5. To speed up adoption, we need to take risks

It may not be what miners want to hear, but they need to take more risks with technology — even if they have tried something in the past that hasn’t worked out.

“We talk a lot about innovation in mining but we have a real problem adopting new technologies,” said Nadine Miller, a director of Wesdome Gold Mines. “We have to learn how to crawl before we walk.”

Miller, who is also a strategic advisor for Awz Ventures, a venture capital fund that invests in advanced technology for cybersecurity and homeland security, noted, for example, that the earliest adopters of SAP software in the chemical industry started implementing the technology in the late 1980s and early 1990s.

“I would guarantee you that there are mining companies out there that still don’t have SAP or Oracle. So we’re very slow. We’re on geologic time and cybersecurity — they have got the time machine. They can go backwards and forwards,” she said. “So I say, shame on us — we should really look at people who are coming out with innovative ideas that can help.”

For example, the mindset in mining that technology must be proven in a mining setting before it can be implemented is counterproductive.

“In mining, the first thing they say is “Where else have you put it in? They don’t want to be the first one — nobody does because what’s my return on investment?” she said. “If there’s something that’s off the shelf and it’s working in a different industry, why aren’t we using it? We shouldn’t be 20 years behind. Let’s strive to be with all the other industries. We don’t have to be ahead of the pack, but within the pack.”

6. The need for collaboration

Along with the idea of being willing to take risks comes the understanding that collaboration on an industry-wide level between companies, with universities and other entities is a necessity — and it’s the only way to close the technology gap between mining and other industries, de Jong said.

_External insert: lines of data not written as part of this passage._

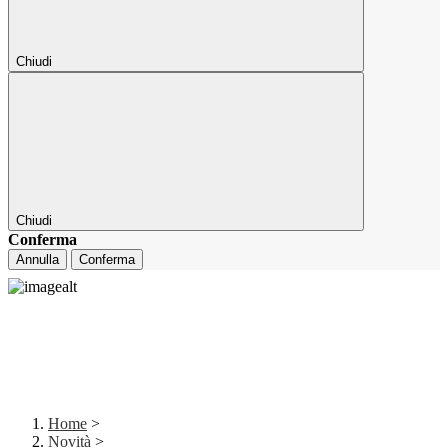
Chiudi
Chiudi
Conferma
Annulla
Conferma
Home
>
Novità
>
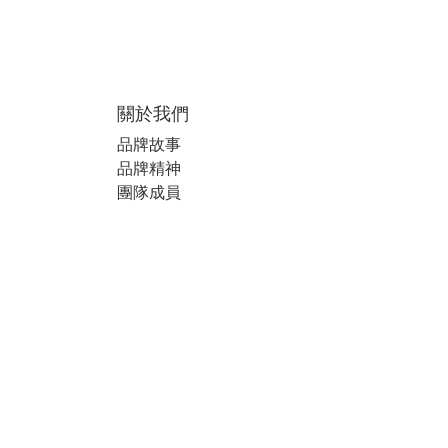
關於我們
品牌故事
品牌精神
團隊成員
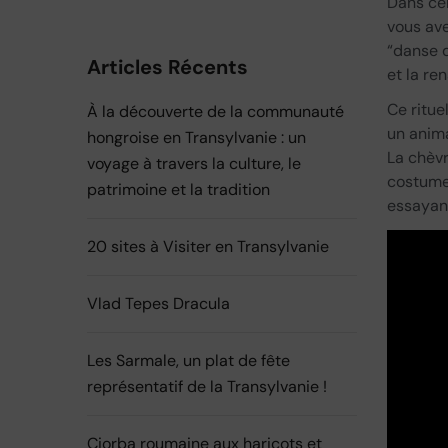
Dans ce
vous ave
“danse d
Articles Récents
et la re
Ce ritue
À la découverte de la communauté
un anima
hongroise en Transylvanie : un
La chèvr
voyage à travers la culture, le
costume
patrimoine et la tradition
essayant
20 sites à Visiter en Transylvanie
Vlad Tepes Dracula
Les Sarmale, un plat de fête
représentatif de la Transylvanie !​
Ciorba roumaine aux haricots et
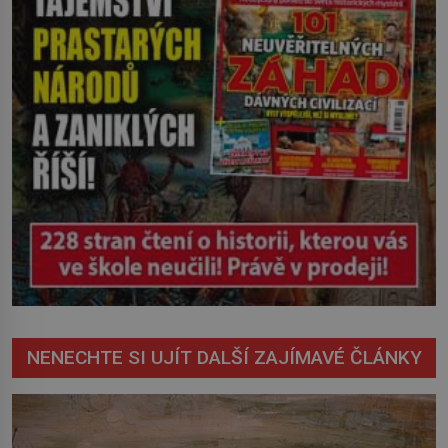
NENECHTE SI UJÍT DALŠÍ ZAJÍMAVÉ ČLÁNKY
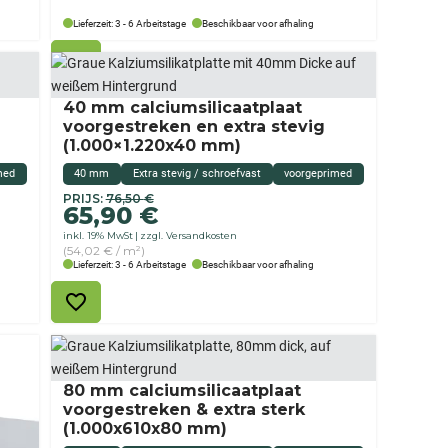
Lieferzeit: 3 - 6 Arbeitstage
Beschikbaar voor afhaling
40 mm calciumsilicaatplaat
voorgestreken en extra stevig
(1.000×1.220x40 mm)
med
40 mm
Extra stevig / schroefvast
voorgeprimed
Originele
Huidige
PRIJS:
76,50
€
65,90
€
prijs
prijs
inkl. 19% MwSt
zzgl. Versandkosten
was:
is:
(54,02 € / m²)
€76,50
65,90
Lieferzeit: 3 - 6 Arbeitstage
Beschikbaar voor afhaling
€.
80 mm calciumsilicaatplaat
voorgestreken & extra sterk
(1.000x610x80 mm)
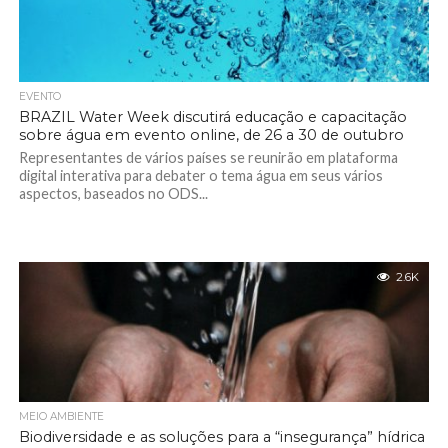
EVENTO
BRAZIL Water Week discutirá educação e capacitação
sobre água em evento online, de 26 a 30 de outubro
Representantes de vários países se reunirão em plataforma
digital interativa para debater o tema água em seus vários
aspectos, baseados no ODS...
2.6K
MEIO AMBIENTE
Biodiversidade e as soluções para a “insegurança” hídrica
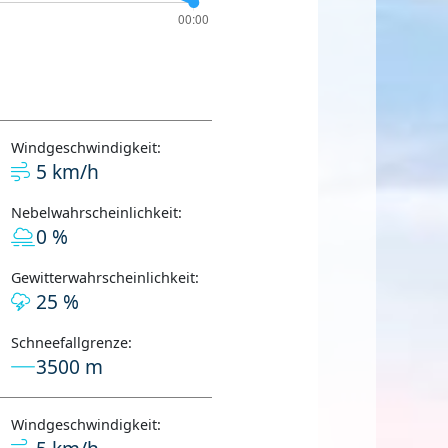
Windgeschwindigkeit:
5 km/h
Nebelwahrscheinlichkeit:
0 %
Gewitterwahrscheinlichkeit:
25 %
Schneefallgrenze:
3500 m
Windgeschwindigkeit:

“We have to accept the fact that R&D is not a linear process and we can put a lot of money into these innovative ideas and a lot of them are going to have a zero-percent internal rate of return — they’re not going to return anything for us because they just didn’t work. We can grab off-the-shelf technologies, but some of them just aren’t going to work. We have to accept that reality — otherwise we’ll just become stagnant and keep doing what we’re doing.”

He added: “We need to create tools as an entire industry where we share that knowledge so if your company has success with your research and development and mine doesn’t, maybe some of that can transfer over because ultimately, if our industry becomes more profitable, that is good for everybody.”